Cincinnati Reds Elly’s Cincinnati stop decided to try the Torpille bat in the Reds match on Monday against the Texas Rangers after watching the offensive assault of the Yankees.
De la Cruz went 4-5 with two circuits, a double and seven points produced in the Reds 14-3 victory against the Rangers.

The third goal of Philadelphia Phillies, Alec Bohm, uses a torpedo bat during the sixth round against Colorado rockies in Citizens Bank Park on March 31, 2025. (Eric Hartline / Imagn Images)
“I just wanted to know if it was good,” said Cruz via athletics, “and this is really the case.”
The bats are legal.
The MLB 3.02 rule declares: “The bat must be a smooth round stick no more than 2.61 inches in diameter with the thickest part and no more than 42 inches in length.
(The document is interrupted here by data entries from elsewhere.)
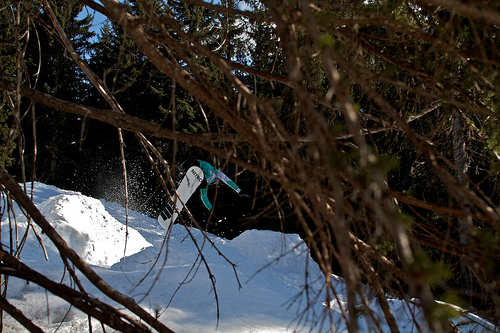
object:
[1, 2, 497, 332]
tree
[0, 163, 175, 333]
branch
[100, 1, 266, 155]
branch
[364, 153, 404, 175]
leaf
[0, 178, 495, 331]
snow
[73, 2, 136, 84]
sky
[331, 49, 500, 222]
branch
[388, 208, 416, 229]
leaf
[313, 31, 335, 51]
leaf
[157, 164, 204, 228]
snowboard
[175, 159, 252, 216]
snowboarder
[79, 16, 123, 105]
pine tree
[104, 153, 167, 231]
snow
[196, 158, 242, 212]
suit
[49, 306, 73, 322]
hole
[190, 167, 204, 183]
logo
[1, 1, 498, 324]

The bat must be a piece of solid wood.”
The rule also indicates that “experimental” bats cannot be used “until the manufacturer has obtained approval from the major baseball league of its design and manufacturing methods.”
Leanhardt said he “guaranteed” that he was on the basis of first name with MLB officials who oversee the BAT regulations.
While the teams and the players wanted to be for sure to get their hands on the torpedo bat, some players are content with what they used.
When the Captain of the Yankees and the double winner of the MVP Aaron Judge asked why he had not tried the new torpedo bat, he replied: “What I did in the last two seasons speaks of himself.”

New York Yankees second goal player, Jazz Chisholm Jr. (13), uses a torpedo bat during the first round against Milwaukee Brewers at Yankee Stadium on March 30, 2025. (Brad Penner / Imagn images)
Reds manager Terry Francona said it was perhaps not the bats that led to the new Yankees record.
“I don’t have a big opinion. I think if you go back and look where some of these locations were (thrown against the Yankees), it may not be the bat,” Francona told The Athletic.